When the researchers compared the number of children born in 1990 with the number of Chinese men and women in 2010, they discovered four million more people. Of those, there were roughly one million more women than men.
“Between 1990 to 2000, we observed a much later registration for girls. This is as girls might tend to be registered before marriage whereas young boys will get registration earlier for education,” said Kennedy.
The researchers expressed hope that China’s gendercide problem, particularly the lack of marriageable young women, may not be as bad as originally thought.
Reggie Littlejohn, president and founder of Women’s Rights without Frontiers, which works to protect the rights of women and girls in China, is not so sure.
Littlejohn said the researchers are right that there are hidden girls, but there also are many girls who continue to be abandoned or aborted in communist China.
“We know that true gendercide exists in China,” she told LifeNews. “Women are pressured to abort or abandon their babies just because they are girls — rather than simply hiding them.”
Littlejohn said their Save a Girl campaign, which works on the ground in rural China, has saved hundreds of baby girls who otherwise may have been aborted or abandoned simply because they are girls.

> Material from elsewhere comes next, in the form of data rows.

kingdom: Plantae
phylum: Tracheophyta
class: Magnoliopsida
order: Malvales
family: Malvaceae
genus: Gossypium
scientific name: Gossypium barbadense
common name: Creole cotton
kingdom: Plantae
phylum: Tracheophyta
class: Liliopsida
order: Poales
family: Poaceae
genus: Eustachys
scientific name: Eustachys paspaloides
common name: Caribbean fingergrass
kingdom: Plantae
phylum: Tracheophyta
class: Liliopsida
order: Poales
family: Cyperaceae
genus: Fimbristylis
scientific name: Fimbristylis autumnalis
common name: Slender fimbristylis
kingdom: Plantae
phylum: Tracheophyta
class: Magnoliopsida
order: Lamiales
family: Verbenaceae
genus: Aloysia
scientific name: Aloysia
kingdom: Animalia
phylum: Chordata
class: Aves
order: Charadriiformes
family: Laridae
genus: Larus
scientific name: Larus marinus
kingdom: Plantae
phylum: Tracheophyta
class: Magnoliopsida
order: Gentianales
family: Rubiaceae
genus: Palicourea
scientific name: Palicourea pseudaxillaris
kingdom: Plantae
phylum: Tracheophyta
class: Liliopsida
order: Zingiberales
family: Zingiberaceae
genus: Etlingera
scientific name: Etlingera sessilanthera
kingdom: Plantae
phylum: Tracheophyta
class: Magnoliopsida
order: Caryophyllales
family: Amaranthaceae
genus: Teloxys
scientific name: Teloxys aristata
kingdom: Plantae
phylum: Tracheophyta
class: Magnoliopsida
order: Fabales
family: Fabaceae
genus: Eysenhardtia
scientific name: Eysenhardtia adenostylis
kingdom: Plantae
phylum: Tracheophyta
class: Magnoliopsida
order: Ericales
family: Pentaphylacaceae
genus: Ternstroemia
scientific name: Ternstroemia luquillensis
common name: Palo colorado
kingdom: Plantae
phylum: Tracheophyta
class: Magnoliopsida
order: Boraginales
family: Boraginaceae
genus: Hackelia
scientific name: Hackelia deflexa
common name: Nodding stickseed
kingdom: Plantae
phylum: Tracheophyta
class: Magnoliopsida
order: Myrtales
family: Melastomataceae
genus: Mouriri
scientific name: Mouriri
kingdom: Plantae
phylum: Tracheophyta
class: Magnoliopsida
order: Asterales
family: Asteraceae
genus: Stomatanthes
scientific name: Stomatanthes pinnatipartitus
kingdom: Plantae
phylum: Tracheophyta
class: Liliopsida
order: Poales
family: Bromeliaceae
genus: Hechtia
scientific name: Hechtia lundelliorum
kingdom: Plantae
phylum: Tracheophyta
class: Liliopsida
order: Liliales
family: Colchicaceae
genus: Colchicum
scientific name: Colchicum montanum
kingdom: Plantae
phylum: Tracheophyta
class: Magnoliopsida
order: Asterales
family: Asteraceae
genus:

In rural China, second daughters especially are vulnerable, she said.
She questioned the researchers’ methods for determining the lower estimate.
“Taking one year in which more women were found than men and extrapolating that by 25 years without any further investigation or analysis does not constitute a serious demographic ‘study,’ but rather a ‘theory,’” Littlejohn said.
According to the 2010 Chinese census, the ratio of males to females in China is 118 to 100. The U.S. Department of State and others also have linked the gender imbalance to other abuses, including sex slavery and trafficking in China.